Avant les mains qui examinent, avant le sang qui parle, avant les instruments qui mesurent ce sont bien les mères qui savent. Elles savent car elles portent ce que nous avons de plus précieux, de plus fragile et de plus beau, elles savent car elles sont les seules en phase non pas seulement avec ce cœur qui bat ou ces membres qui bougent mais avec ces sentiments qui naissent...
L'ouvrante est un témoignage, un témoignage de vie, un témoignage d'espoir, un témoignage que l'humanité existe. C'est aussi un hommage, un hommage aux femmes qui donnent la vie, qui parfois rencontrent la mort et qui au-delà de tout continuent d'avancer.
L'ouvrante est le témoignage de ce que j'ai vu et vécu au cours de ma pratique de sage-femme et elle est l'hommage que je voulais rendre à tous ceux que j'ai croisé, l'hommage que je voulais rendre à cette humanité...
Extrait:
Les hommes naissent tous égaux. Quelques soient les vies, quelques soient les prédestinées, le point de départ est toujours le même. Ils naissent tous avec les mêmes dispositions, les mêmes capacités, les mêmes dons. Ces dons ne sont rien d'autre que des gestes conditionnés, des actions préétablies, ce sont des réflexes et nous les regroupons en médecine sous le terme de réflexes archaïques. Des vestiges du fond des âges, perpétués de génération en génération, conservés au fil du temps pour la simple raison qu'ils participent à la survie de l'espèce. Cependant nous naissons de la même manière, égaux devant nos faiblesses, nos fragilités, nos dépendances, égaux aussi devant l'angoisse, devant la peur.
Un seul être focalise toutes ces attentions. Un seul est capable de recevoir ce qui nous a été donné pour nous sauver et apaiser ce que nous découvrons d'affaiblissement. Une femme aimante, attentionnée, qui plus que recevoir son enfant en assure la continuité, par tout son corps, par toute son âme.
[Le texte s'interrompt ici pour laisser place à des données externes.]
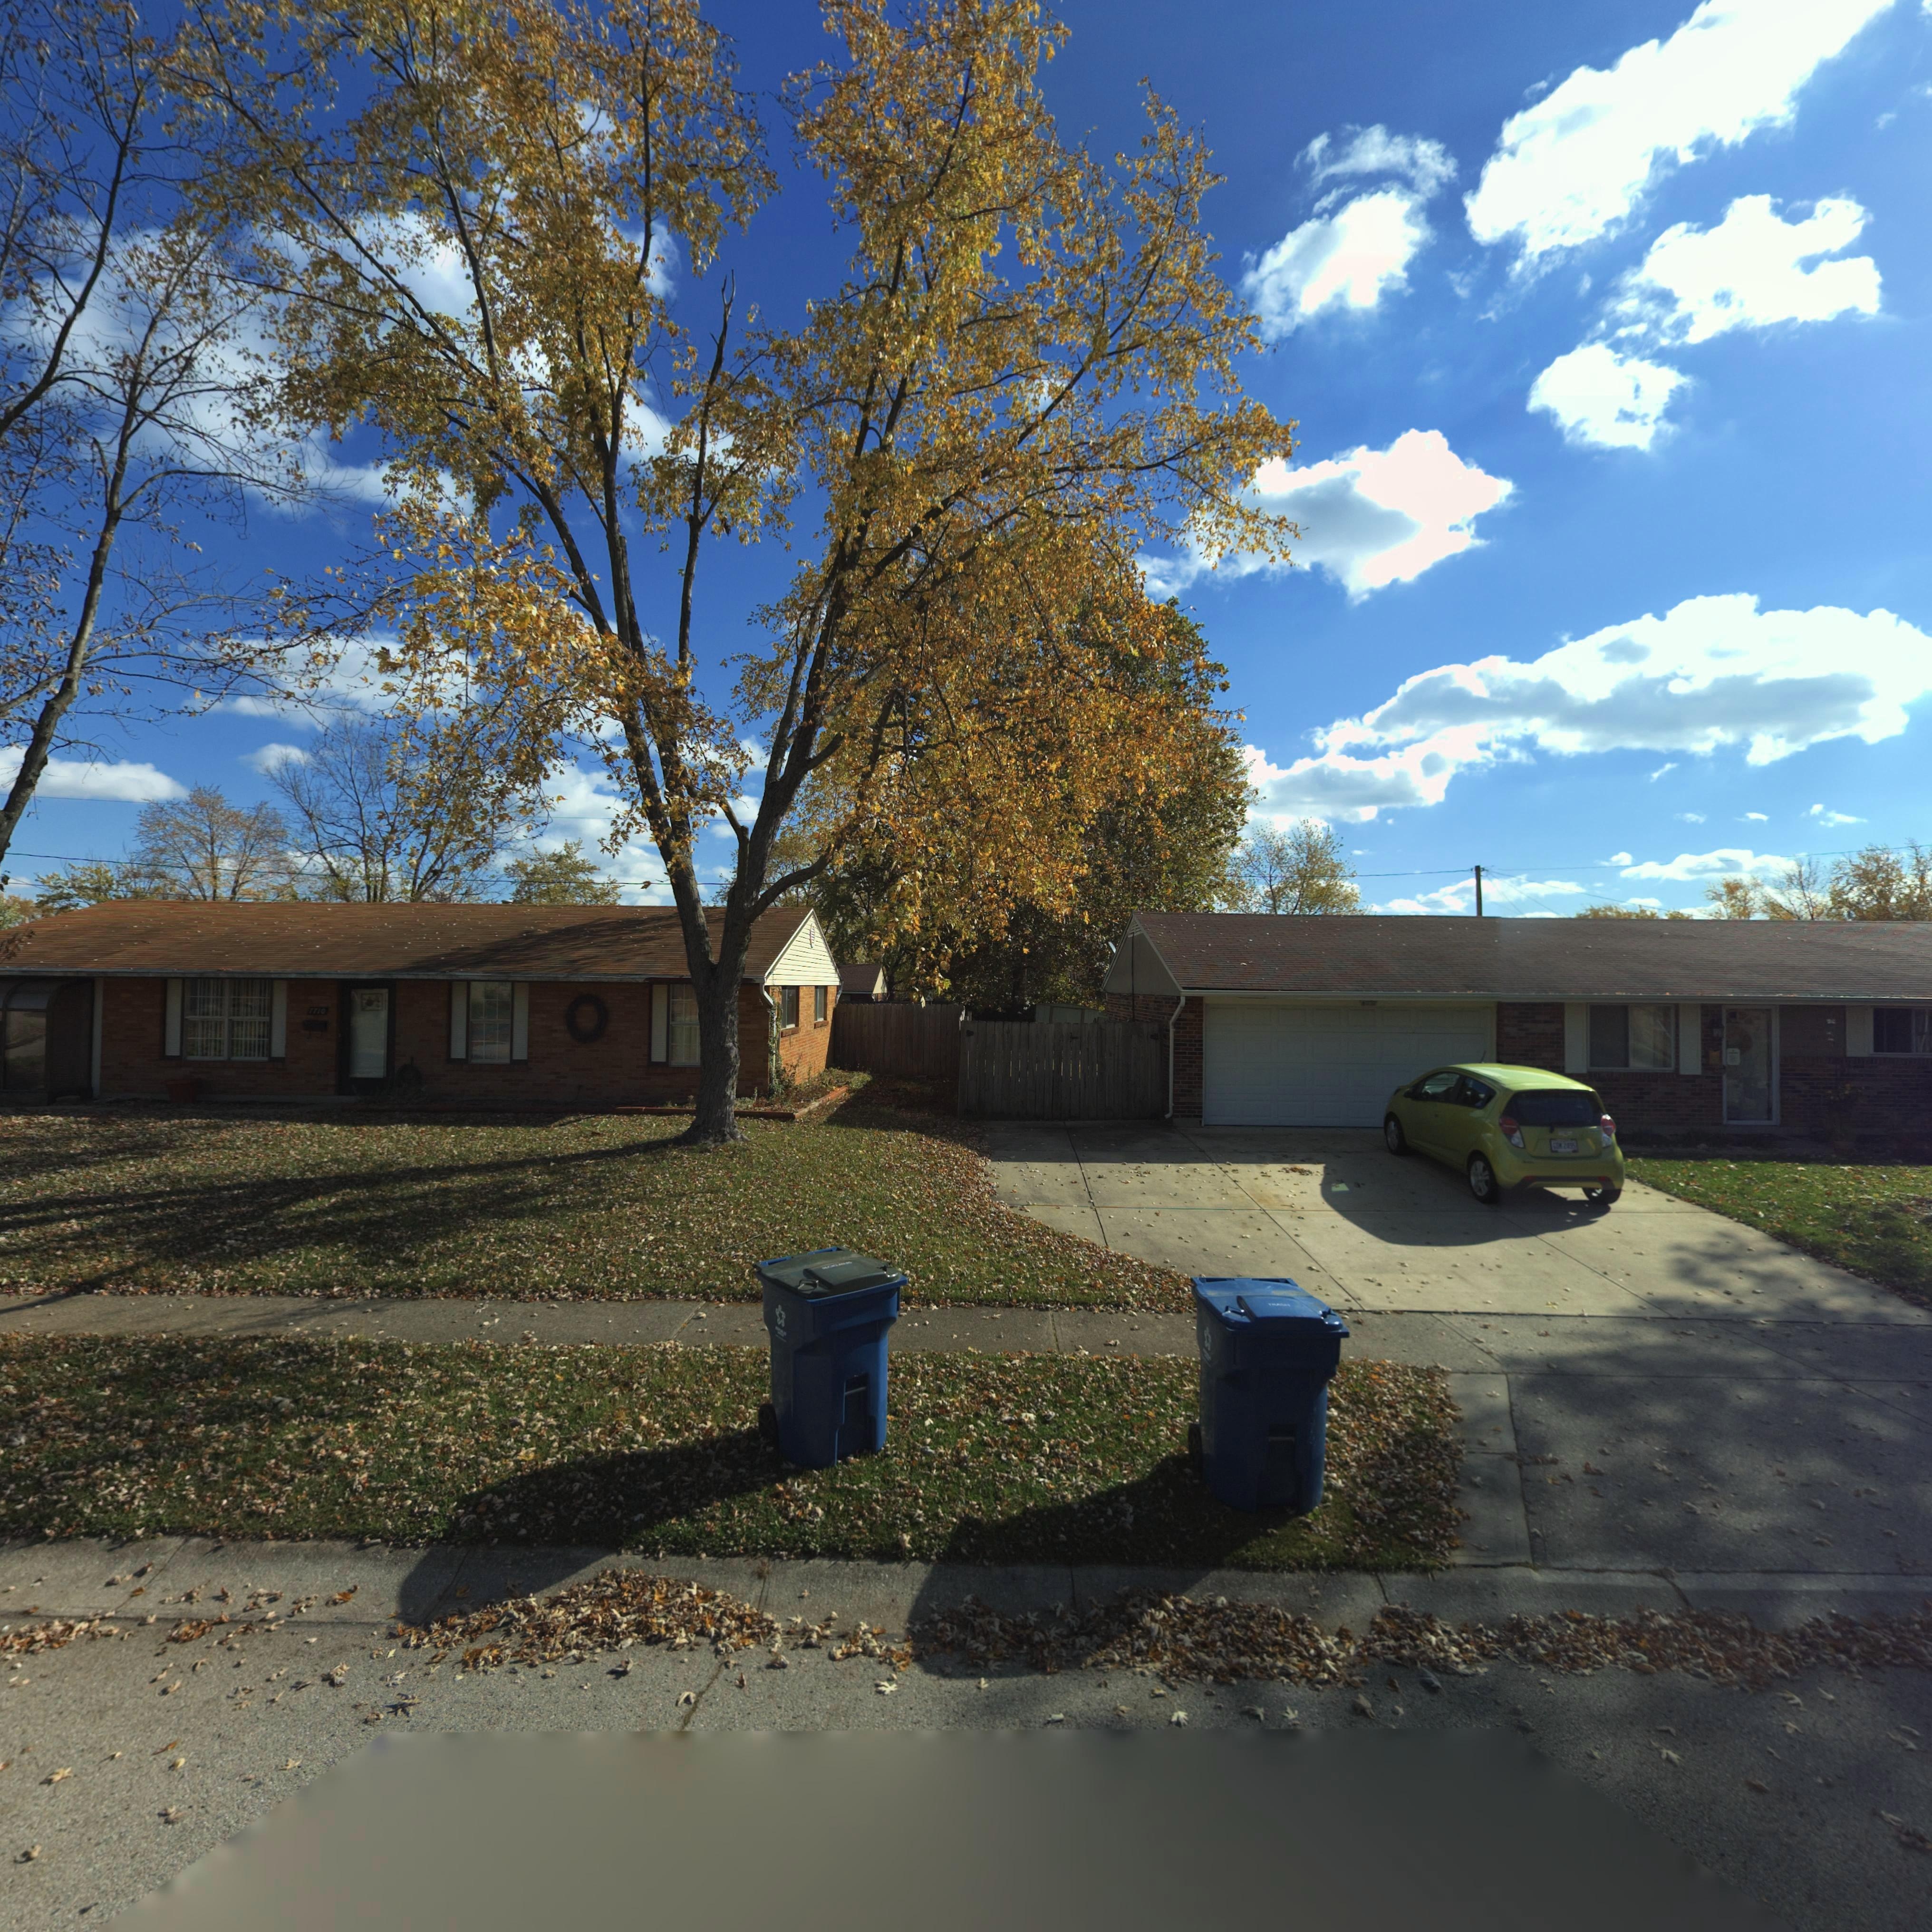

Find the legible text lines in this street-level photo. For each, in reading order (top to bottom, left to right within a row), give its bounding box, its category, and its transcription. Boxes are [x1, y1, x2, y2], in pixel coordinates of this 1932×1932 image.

Il est de la nature que cette femme reçoive les dons de son enfant et l'allaite, lui transmette son lait et tout ce qu'il contient, tout ce qu'il représente. Nous assistons alors à un phénomène pluriel, alchimique, où l'enfant naissant se retrouve et se perpétue par le contact, par le sein, par le lait. Cependant la vie ne se cantonne pas à cette étape initiale, initiatique. Quand une femme choisit ou se trouve contrainte à un intermédiaire pour nourrir son enfant, quand l'enfant est né trop jeune pour prendre ce sein, quand les circonstances font qu'elle en est empêchée, les vrais phénomènes se révèlent plus clairement et le vrai don sacrifie sa mystique pour éclater au grand jour...le véritable don est ailleurs, le véritable échange est ailleurs, la véritable symbiose est ailleurs. Ce dont le nouveau-né est capable pour prendre le sein, tous les efforts qu'il y consent, toute l'abnégation qu'il y met, n'ont pour objectif que de l'amener à la distance suffisante pour qu'il puisse voir le visage de celle qui le porte, cette même distance à laquelle un autre qui ne tête pas est placé, dans le creux du bras, au contact du sein, alors les cœurs se remplissent se liant à jamais et la louange est rendue par l'échange des regards croisés. Le nouveau-né assure sa survie par cet instant aux accents d'éternité, par ce regard qu'il accorde à celle qui l'a enfanté, par ses yeux où elle plonge comme pour y sonder l'infini, il assure sa survie car par ce regard il fait de cette femme sa mère.